Pick out every line in the records below that contains the string "euro". Case counts.

Raw data Block Start

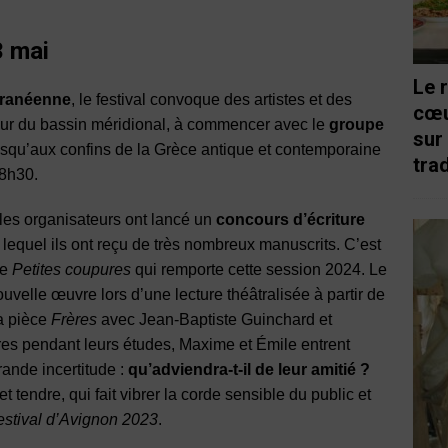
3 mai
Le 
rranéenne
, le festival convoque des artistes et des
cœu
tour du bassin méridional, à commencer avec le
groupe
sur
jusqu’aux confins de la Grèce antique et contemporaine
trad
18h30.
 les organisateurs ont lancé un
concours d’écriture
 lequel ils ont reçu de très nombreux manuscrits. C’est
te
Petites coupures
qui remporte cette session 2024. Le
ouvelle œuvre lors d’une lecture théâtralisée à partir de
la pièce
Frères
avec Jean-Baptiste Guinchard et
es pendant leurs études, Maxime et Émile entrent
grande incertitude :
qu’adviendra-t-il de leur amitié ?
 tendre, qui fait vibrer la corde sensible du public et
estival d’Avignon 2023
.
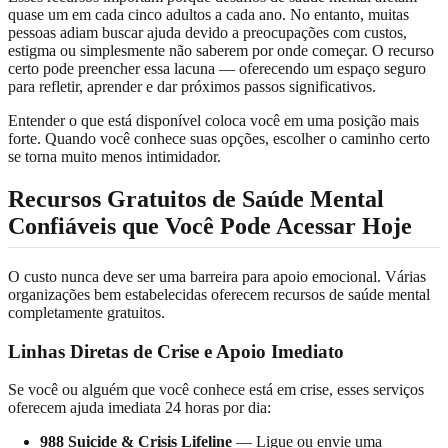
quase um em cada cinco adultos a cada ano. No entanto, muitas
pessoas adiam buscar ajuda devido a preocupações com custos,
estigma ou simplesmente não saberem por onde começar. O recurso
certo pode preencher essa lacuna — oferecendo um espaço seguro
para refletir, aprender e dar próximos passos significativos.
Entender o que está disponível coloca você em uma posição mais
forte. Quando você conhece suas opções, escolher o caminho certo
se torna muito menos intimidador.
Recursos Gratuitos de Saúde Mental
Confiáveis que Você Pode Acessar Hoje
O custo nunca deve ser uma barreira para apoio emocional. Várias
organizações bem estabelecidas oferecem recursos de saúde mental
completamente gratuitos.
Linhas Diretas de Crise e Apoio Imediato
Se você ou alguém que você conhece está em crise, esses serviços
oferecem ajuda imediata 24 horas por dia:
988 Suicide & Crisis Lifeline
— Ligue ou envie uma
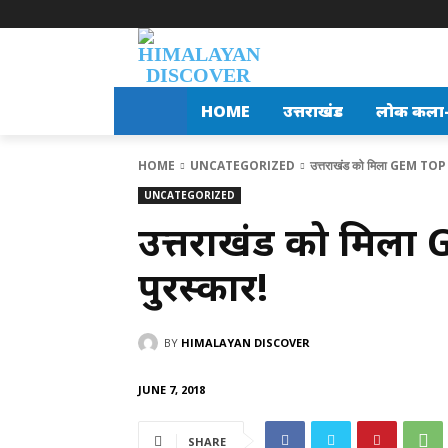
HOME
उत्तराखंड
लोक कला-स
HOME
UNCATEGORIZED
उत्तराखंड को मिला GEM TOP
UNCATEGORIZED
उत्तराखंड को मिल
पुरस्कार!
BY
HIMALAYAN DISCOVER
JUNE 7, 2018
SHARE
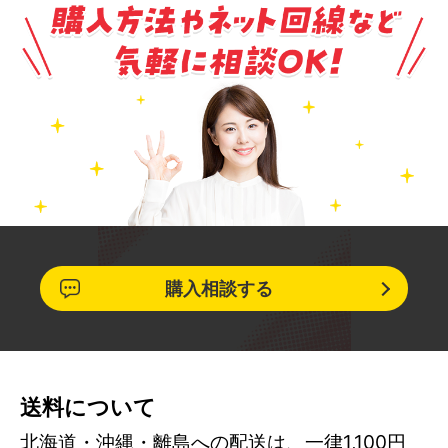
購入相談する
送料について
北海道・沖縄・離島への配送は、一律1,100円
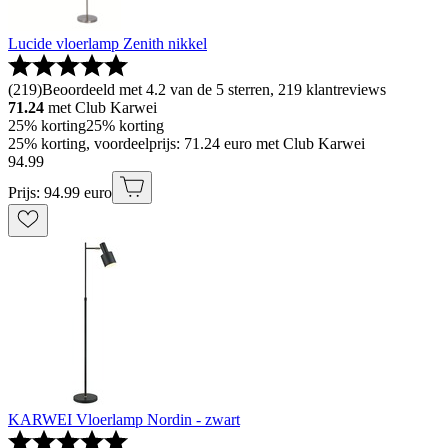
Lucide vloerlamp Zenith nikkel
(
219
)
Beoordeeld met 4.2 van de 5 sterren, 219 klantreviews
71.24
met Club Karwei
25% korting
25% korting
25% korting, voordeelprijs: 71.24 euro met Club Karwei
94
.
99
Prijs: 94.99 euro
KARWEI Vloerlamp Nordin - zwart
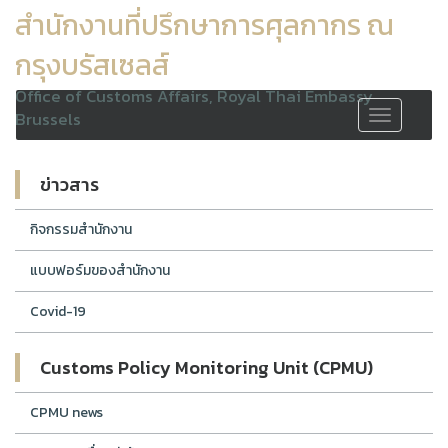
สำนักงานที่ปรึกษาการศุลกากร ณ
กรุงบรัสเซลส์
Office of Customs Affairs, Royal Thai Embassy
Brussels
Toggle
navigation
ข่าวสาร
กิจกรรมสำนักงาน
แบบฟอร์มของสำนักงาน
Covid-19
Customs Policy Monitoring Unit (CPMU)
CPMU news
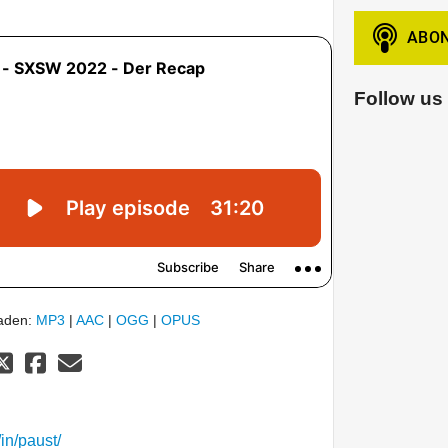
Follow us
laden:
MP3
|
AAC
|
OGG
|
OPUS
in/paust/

Raw data Block End

Response area =
25% korting, voordeelprijs: 71.24 euro met Club Karwei
Prijs: 94.99 euro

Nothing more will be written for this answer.